- [Exercise brief]: Reproduce word for word the part of the Peter Richtarik biography between "Peter Richtarik is" and "Science and Technology.", inclusive.

- [Page excerpt]:
┄┄┄┄┄┄┄┄┄┄
- Born: Nitra, Slovakia
- Education: Comenius University Cornell University
- Scientific career
- Fields: Mathematics, Computer Science, Machine Learning
- Workplaces: KAUST
- Thesis: Some algorithms for large-scale convex and linear minimization in relative scale (2007)
- Academic advisors: Yurii Nesterov
- Website: https://richtarik.org

= Peter Richtarik =

Slovak mathematician

Peter Richtarik is a Slovak mathematician and computer scientist working in the area of big data optimization and machine learning, known for his work on randomized coordinate descent algorithms, stochastic gradient descent and federated learning. He is currently a Professor of Computer Science at the King Abdullah University of Science and Technology.

==Education==
Richtarik earned a master's degree in mathematics from Comenius University, Slovakia, in 2001, graduating summa cum laude. In 2007, he obtained a PhD in operations research from Cornell University, advised by Michael Jeremy Todd.

==Career==
Between 2007 and 2009, he was a postdoctoral scholar in the Center for Operations Research and Econometrics and Department of Mathematical Engineering at Universite catholique de Louvain, Belgium, working with Yurii Nesterov. Between 2009 and 2019, Richtarik was a Lecturer and later Reader in the School of Mathematics at the University of Edinburgh. He is a Turing Fellow. Richtarik founded and organizes a conference series entitled "Optimization and Big Data".

===Academic work===
Richtarik's early research concerned gradient-type methods, optimization in relative scale, sparse principal component analysis and algorithms for optimal design. Since his appointment at Edinburgh, he has been working extensively on building algorithmic foundations of randomized methods in convex optimization, especially randomized coordinate descent algorithms and stochastic gradient descent methods. These methods are well suited for optimization problems described by big data and have applications in fields such as machine learning, signal processing and data science. Richtarik is the co-inventor of an algorithm generalizing the randomized Kaczmarz method for solving a system of linear equations, contributed to the invention of federated learning, and co-developed a stochastic variant of the Newton's method.

==Awards and distinctions==
- 2020, Due to his Hirsch index of 40 or more, he belongs among top 0.05% of computer scientists.
- 2016, SIGEST Award (jointly with Olivier Fercoq) of the Society for Industrial and Applied Mathematics
- 2016, EPSRC Early Career Fellowship in Mathematical Sciences
- 2015, EUSA Best Research or Dissertation Supervisor Award (2nd place)
- 2014, Plenary Talk at 46th Conference of Slovak Mathematicians

==Bibliography==
- Peter Richtarik (2012). "Efficient serial and parallel coordinate descent methods for huge-scale truss topology design"
┄┄┄┄┄┄┄┄┄┄
- [Available data]:
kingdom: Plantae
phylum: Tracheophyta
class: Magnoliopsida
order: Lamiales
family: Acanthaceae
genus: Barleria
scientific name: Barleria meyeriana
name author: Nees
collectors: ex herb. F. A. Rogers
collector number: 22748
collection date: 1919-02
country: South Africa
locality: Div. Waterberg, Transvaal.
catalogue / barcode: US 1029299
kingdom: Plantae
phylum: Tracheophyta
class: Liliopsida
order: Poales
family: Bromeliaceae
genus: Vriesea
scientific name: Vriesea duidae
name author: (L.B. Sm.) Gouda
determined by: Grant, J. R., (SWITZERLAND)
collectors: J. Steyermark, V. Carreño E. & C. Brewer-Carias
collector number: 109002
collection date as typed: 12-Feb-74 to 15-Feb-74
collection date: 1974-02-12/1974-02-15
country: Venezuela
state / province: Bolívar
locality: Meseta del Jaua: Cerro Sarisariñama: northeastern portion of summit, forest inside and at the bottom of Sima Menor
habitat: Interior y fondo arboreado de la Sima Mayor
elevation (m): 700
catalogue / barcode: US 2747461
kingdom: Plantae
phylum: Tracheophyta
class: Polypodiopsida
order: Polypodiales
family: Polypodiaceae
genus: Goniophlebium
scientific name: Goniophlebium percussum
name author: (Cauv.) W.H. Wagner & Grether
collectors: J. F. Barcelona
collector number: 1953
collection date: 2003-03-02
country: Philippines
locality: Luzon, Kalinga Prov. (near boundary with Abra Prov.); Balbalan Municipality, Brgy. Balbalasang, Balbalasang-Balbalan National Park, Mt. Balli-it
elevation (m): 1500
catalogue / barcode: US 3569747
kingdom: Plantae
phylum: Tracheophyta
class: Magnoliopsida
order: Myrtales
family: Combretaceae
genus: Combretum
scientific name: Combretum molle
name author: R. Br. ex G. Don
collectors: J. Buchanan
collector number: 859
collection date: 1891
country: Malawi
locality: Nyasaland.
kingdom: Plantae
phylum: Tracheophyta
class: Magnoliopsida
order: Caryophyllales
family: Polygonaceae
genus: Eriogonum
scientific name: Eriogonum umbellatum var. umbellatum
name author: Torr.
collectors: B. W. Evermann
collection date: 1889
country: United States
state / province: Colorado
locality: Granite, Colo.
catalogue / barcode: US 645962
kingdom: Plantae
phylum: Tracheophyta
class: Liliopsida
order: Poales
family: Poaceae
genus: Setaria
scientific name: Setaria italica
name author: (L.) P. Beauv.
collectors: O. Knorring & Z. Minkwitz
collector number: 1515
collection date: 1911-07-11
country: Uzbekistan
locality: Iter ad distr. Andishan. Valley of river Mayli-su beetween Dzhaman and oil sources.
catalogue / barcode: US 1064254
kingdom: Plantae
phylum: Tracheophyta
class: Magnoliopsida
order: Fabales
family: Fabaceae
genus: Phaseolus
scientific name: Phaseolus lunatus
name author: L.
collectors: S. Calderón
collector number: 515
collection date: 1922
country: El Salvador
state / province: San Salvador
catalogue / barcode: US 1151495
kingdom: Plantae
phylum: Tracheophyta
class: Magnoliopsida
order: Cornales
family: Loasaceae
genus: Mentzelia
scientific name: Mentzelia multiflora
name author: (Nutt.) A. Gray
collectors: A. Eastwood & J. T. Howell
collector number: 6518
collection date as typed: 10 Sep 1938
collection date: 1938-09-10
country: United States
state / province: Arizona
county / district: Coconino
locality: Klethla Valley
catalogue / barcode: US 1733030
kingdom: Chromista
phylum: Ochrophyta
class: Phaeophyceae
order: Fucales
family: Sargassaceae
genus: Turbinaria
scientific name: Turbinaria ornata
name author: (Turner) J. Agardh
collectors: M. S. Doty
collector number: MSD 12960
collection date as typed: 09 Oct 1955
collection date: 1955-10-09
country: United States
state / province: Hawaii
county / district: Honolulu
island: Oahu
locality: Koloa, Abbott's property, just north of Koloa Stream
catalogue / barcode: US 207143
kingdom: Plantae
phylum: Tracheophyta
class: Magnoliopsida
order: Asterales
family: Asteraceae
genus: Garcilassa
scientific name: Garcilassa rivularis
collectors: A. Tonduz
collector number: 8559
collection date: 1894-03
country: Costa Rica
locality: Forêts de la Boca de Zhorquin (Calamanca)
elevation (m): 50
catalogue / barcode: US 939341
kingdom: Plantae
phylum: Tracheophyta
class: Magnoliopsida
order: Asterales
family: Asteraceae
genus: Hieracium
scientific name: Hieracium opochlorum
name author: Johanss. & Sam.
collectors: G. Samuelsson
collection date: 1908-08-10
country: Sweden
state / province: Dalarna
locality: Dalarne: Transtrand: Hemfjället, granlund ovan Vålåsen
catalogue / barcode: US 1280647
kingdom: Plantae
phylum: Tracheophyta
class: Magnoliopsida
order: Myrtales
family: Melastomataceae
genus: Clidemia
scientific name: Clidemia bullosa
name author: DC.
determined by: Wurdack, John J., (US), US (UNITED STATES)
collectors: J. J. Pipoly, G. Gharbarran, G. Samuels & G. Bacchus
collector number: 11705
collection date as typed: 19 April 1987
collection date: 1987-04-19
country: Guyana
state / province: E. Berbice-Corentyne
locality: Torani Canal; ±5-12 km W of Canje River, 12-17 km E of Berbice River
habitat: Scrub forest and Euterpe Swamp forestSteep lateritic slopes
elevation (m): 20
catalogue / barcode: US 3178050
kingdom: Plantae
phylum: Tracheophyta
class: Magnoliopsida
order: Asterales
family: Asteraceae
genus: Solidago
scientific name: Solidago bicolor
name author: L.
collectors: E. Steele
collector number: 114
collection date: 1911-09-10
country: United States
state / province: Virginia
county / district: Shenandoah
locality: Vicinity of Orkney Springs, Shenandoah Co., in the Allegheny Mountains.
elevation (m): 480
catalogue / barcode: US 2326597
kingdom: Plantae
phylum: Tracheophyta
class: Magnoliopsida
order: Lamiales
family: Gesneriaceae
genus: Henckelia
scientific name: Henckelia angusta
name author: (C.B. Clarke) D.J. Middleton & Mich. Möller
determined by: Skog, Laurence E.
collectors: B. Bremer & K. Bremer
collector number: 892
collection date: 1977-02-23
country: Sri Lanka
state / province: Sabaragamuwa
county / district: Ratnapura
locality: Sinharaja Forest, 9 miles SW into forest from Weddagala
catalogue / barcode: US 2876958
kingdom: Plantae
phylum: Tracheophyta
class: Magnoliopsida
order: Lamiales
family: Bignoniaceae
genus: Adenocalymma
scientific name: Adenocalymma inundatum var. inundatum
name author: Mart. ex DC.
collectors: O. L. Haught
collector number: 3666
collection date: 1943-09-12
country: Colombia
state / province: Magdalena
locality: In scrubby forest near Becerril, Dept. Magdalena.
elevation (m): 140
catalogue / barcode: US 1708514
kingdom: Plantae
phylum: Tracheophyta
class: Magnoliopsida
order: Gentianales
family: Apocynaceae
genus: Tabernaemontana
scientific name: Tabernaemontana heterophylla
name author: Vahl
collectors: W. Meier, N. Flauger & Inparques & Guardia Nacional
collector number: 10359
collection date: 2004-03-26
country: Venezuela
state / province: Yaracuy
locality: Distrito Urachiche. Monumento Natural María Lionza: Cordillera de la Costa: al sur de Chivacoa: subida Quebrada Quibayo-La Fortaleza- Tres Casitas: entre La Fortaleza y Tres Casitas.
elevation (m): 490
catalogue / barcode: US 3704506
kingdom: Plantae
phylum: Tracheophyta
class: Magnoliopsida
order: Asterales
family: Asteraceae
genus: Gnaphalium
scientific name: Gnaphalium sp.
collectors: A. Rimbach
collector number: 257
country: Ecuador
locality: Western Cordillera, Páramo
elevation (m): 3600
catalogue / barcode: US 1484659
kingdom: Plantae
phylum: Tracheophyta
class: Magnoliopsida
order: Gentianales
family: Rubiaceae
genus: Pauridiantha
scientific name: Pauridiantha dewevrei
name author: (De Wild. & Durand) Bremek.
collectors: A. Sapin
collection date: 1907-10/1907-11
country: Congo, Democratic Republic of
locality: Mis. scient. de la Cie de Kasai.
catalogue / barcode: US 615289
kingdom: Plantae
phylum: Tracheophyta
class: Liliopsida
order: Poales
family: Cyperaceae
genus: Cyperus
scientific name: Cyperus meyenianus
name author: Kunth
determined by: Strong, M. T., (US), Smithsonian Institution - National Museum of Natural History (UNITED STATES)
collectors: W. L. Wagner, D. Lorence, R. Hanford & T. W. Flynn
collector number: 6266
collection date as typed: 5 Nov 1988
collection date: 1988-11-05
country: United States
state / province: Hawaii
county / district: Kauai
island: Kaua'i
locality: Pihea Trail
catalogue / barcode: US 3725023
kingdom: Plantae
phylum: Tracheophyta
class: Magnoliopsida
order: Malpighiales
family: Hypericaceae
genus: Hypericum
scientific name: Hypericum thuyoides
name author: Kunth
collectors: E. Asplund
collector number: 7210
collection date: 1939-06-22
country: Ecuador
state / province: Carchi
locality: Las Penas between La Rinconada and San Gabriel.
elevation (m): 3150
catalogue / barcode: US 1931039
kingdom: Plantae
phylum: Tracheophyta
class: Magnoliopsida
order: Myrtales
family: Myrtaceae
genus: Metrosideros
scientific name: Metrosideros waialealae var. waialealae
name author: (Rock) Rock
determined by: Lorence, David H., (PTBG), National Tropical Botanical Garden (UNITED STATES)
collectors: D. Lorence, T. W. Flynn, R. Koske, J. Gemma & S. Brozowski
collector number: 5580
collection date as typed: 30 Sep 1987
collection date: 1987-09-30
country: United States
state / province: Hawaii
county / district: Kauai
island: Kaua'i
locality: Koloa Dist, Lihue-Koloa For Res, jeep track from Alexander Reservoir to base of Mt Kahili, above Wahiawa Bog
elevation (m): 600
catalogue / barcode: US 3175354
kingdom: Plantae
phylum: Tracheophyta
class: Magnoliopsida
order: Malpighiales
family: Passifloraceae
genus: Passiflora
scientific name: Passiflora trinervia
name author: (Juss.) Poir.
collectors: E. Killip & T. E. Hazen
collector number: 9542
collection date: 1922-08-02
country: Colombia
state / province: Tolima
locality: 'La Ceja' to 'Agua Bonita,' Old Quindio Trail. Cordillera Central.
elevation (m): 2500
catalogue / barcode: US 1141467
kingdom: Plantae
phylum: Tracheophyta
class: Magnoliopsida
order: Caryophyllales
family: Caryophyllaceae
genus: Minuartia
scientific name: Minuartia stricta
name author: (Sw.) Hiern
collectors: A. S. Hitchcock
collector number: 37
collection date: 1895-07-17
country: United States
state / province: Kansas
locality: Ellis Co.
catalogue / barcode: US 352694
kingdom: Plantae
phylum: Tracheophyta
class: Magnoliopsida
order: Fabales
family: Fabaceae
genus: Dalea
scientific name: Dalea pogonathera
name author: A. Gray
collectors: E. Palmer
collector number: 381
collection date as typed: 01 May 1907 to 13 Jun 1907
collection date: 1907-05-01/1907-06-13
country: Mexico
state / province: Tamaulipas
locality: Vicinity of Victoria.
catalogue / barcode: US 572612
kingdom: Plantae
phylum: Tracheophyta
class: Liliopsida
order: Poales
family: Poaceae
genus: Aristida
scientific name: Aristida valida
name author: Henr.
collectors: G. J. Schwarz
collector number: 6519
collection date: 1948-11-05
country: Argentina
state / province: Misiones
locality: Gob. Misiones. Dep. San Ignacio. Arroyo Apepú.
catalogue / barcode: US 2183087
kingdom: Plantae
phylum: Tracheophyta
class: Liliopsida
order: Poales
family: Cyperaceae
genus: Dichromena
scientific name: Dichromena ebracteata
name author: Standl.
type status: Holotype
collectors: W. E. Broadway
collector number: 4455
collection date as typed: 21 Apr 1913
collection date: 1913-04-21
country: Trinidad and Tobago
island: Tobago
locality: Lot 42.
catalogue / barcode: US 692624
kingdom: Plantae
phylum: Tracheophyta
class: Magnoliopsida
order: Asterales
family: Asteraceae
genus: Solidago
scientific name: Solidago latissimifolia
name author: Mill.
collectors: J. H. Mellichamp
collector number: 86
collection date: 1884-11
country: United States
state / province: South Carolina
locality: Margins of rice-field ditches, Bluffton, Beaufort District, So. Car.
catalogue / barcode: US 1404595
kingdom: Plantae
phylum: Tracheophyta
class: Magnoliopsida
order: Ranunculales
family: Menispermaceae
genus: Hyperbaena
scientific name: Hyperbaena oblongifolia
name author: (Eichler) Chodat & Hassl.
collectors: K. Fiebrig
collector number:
┄┄┄┄┄┄┄┄┄┄
- [Response]:
Peter Richtarik is a Slovak mathematician and computer scientist working in the area of big data optimization and machine learning, known for his work on randomized coordinate descent algorithms, stochastic gradient descent and federated learning. He is currently a Professor of Computer Science at the King Abdullah University of Science and Technology.